- Opening Delimiter -
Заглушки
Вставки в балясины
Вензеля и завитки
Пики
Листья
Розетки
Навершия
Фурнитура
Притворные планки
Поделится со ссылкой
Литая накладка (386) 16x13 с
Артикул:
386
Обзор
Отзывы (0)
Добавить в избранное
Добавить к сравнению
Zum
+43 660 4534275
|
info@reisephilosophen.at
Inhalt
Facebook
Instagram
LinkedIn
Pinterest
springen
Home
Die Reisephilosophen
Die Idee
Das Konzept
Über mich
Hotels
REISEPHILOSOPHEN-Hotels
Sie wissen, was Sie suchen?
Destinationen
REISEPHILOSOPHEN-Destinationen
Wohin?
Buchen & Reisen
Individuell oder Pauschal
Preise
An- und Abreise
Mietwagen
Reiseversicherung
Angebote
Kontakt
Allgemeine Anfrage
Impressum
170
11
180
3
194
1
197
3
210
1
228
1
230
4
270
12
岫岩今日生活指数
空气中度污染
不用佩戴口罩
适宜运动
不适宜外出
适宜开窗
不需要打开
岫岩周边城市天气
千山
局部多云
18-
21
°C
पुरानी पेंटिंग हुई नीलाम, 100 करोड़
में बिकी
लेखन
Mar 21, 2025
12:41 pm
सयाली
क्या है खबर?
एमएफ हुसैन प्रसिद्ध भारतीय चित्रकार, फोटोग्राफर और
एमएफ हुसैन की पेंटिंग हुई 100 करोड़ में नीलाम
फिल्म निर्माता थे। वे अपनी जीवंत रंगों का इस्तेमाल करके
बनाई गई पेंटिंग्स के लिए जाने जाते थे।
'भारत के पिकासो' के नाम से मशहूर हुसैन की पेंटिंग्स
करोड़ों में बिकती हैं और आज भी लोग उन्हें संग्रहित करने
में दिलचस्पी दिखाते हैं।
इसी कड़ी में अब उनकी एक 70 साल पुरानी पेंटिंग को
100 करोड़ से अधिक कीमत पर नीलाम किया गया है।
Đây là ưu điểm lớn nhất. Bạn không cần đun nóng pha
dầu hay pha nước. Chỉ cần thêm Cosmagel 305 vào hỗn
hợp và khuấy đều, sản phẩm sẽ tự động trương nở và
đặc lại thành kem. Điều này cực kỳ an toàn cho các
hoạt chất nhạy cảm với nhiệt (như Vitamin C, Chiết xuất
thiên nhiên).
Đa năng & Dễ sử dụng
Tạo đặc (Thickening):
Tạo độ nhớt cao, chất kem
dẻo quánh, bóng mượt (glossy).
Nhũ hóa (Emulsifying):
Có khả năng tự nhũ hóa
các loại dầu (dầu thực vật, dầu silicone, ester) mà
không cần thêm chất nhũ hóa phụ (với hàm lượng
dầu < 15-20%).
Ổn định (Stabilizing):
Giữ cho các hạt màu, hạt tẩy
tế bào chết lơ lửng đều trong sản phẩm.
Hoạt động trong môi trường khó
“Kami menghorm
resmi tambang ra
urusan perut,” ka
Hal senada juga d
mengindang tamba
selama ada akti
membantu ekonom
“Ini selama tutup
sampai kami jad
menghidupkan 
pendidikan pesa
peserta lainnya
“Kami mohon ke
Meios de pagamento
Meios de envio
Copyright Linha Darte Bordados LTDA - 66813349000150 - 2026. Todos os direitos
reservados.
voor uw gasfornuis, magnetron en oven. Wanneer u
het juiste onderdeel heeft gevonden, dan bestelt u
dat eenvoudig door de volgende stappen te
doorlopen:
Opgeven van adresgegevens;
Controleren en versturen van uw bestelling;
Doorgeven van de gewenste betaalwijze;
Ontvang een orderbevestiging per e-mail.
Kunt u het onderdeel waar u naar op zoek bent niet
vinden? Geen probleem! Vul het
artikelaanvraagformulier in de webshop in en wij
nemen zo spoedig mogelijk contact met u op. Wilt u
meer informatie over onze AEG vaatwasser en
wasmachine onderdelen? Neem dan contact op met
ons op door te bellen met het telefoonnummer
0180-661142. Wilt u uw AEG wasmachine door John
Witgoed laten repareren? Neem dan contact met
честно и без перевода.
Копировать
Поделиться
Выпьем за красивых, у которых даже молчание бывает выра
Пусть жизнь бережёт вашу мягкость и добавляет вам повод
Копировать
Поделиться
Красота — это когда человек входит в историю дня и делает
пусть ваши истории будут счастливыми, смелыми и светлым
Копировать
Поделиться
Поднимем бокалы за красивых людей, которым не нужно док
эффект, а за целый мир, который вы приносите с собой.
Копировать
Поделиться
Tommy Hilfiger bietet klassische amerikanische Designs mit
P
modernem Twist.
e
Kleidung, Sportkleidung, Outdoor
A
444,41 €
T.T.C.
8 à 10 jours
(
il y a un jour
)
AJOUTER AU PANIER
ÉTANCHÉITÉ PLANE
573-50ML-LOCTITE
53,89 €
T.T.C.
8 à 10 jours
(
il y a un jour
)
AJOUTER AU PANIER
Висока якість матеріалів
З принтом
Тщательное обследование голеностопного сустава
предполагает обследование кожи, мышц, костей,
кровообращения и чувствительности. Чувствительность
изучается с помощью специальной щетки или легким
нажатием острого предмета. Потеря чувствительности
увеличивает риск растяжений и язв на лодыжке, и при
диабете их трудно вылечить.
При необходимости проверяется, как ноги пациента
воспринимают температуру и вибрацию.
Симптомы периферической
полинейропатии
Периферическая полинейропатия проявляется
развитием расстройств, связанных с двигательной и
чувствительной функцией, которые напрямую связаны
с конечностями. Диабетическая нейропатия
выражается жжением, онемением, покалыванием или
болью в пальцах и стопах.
- Closing Delimiter -
◆ **WORK TO BE COMPLETED**:
Only lines containing "Добавить" belong in the answer; copy every such line from the records.

◆ **OUTPUT OF THE TASK**:
Добавить в избранное
Добавить к сравнению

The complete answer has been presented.